● Requirement
Only lines holding the word "nose" are needed; copy each of them from the material.

▼

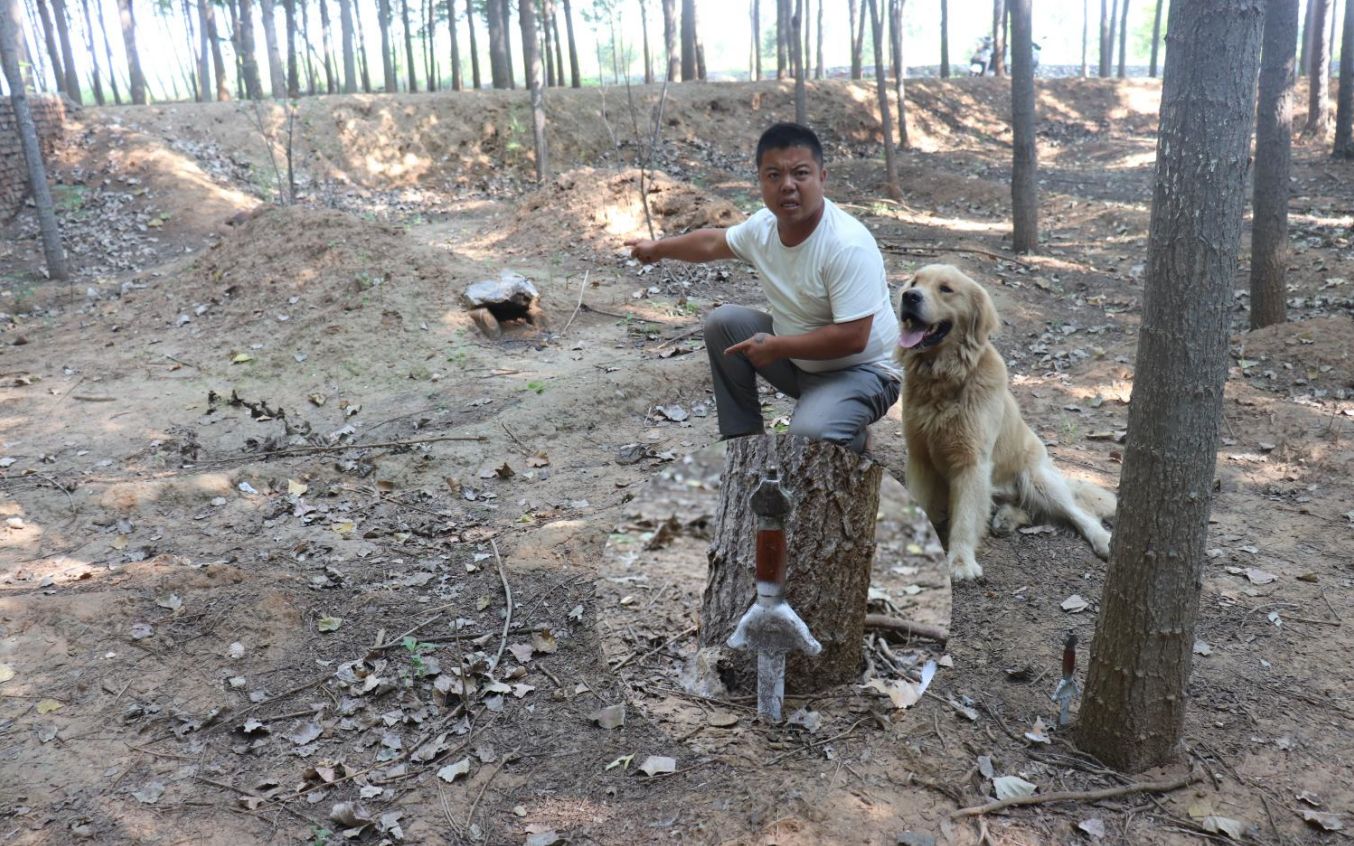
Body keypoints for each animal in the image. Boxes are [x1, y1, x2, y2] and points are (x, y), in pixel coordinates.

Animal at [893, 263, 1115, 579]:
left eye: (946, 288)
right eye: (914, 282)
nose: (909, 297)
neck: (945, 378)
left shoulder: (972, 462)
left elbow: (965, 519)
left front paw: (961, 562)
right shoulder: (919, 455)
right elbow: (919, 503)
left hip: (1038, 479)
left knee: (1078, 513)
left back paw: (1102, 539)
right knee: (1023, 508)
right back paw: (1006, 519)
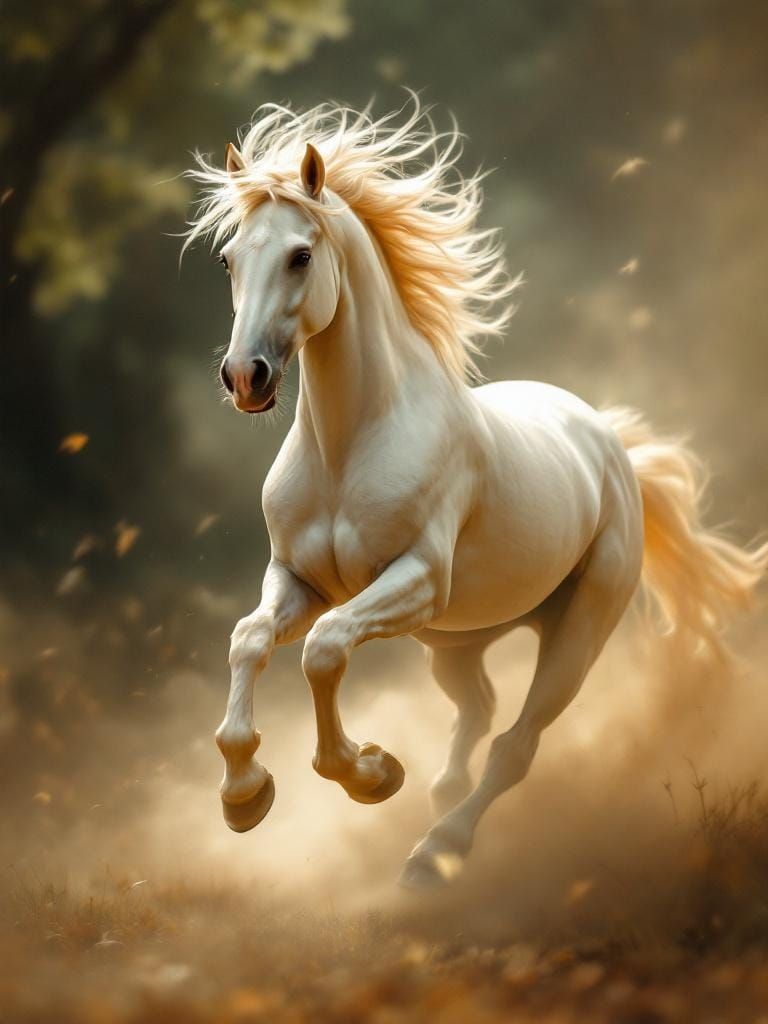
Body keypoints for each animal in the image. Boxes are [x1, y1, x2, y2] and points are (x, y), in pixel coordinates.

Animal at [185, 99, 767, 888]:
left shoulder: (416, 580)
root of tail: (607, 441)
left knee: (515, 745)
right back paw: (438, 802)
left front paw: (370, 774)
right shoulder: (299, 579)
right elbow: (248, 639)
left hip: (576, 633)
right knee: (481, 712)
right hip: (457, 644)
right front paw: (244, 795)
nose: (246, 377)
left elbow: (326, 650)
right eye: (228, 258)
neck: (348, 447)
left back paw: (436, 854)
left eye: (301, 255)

▲
▼

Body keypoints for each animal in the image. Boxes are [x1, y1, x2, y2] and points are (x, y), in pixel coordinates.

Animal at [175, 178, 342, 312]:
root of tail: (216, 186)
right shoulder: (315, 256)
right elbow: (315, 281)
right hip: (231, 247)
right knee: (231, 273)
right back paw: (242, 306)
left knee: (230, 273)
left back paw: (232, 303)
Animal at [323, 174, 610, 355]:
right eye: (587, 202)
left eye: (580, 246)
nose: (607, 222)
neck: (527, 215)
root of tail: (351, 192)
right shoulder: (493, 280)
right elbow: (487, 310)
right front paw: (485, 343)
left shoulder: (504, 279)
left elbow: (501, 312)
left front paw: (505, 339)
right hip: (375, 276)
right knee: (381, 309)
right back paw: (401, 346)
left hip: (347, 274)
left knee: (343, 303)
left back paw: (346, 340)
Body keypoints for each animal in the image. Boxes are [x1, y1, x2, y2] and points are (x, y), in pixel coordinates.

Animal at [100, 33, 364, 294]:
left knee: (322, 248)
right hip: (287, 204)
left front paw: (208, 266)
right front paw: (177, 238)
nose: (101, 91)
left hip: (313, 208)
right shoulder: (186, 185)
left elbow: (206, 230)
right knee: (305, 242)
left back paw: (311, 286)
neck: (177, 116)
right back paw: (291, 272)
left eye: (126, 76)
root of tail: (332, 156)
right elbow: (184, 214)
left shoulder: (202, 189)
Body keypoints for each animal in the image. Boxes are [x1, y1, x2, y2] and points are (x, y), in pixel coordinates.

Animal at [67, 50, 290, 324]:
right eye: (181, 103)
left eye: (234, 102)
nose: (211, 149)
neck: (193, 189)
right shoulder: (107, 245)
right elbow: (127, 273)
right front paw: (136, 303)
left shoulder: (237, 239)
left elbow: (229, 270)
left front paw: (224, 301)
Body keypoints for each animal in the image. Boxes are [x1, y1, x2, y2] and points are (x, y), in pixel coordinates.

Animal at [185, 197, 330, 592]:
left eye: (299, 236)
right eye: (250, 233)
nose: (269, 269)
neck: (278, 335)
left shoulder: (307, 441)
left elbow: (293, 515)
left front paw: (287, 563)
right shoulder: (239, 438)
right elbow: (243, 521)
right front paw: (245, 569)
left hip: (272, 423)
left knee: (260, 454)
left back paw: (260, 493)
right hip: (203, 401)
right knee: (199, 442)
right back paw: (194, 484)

▲
▼

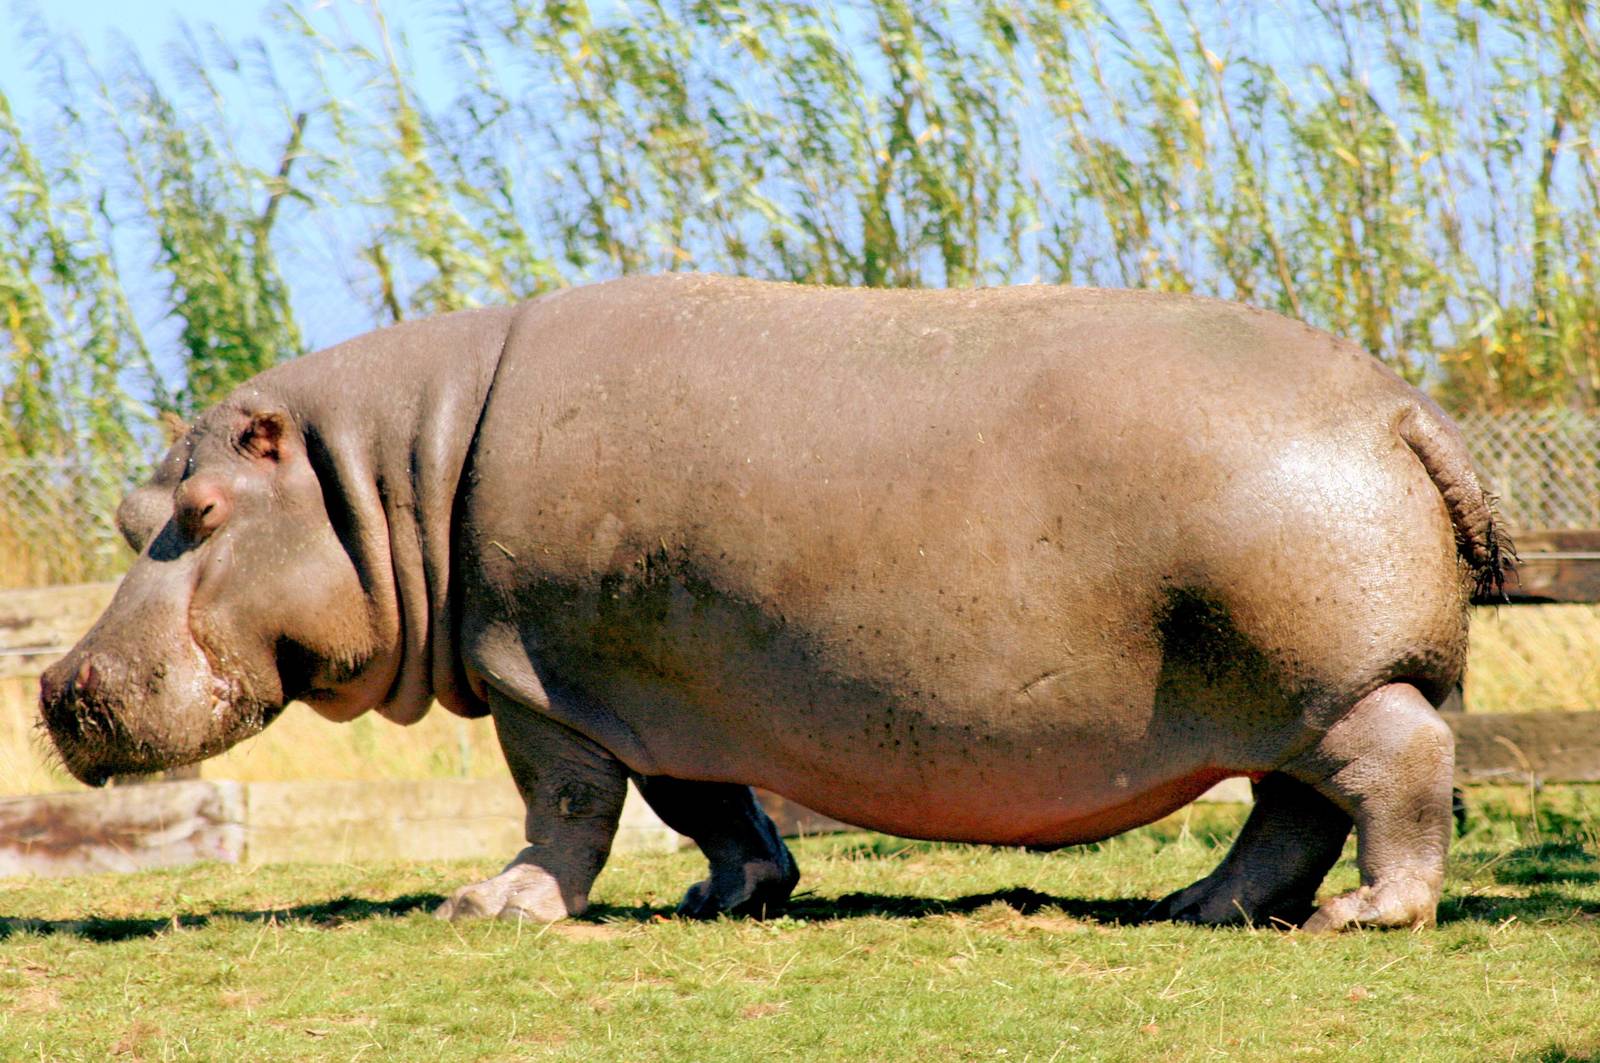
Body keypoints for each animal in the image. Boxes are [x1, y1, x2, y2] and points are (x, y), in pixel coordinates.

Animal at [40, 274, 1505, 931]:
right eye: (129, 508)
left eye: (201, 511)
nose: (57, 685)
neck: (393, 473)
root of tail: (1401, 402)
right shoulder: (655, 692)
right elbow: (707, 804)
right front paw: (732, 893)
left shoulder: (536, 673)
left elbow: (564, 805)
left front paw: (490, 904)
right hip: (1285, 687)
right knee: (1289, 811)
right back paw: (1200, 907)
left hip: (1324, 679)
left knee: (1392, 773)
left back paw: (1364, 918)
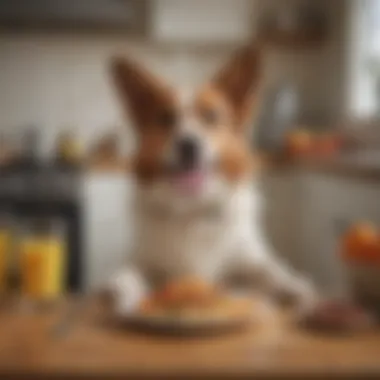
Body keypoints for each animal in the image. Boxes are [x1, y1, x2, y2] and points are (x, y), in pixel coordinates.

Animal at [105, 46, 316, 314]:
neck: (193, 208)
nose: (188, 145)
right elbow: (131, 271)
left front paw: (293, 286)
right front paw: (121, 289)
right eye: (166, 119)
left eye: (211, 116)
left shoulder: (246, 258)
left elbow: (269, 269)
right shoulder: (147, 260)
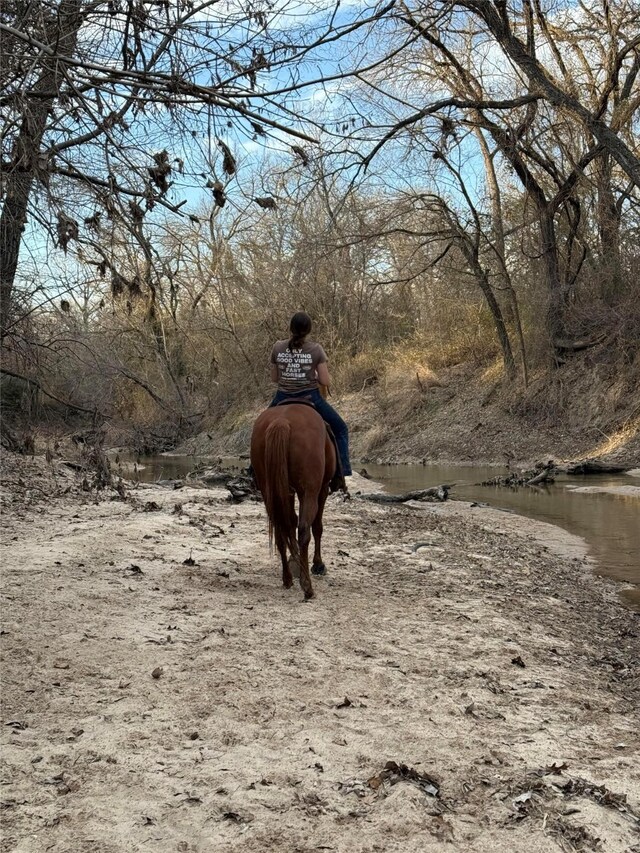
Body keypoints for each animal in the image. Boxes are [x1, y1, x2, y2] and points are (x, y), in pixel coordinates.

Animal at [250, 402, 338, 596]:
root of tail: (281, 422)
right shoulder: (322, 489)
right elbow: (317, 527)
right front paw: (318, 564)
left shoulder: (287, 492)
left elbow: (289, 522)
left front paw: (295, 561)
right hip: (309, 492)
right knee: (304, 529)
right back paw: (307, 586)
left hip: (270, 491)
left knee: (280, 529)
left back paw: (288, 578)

▲

● Reply to the exercise
nose: (909, 297)
nose: (246, 377)
nose: (607, 222)
nose: (101, 91)
nose: (211, 149)
nose: (269, 269)
nose: (57, 685)
nose: (188, 145)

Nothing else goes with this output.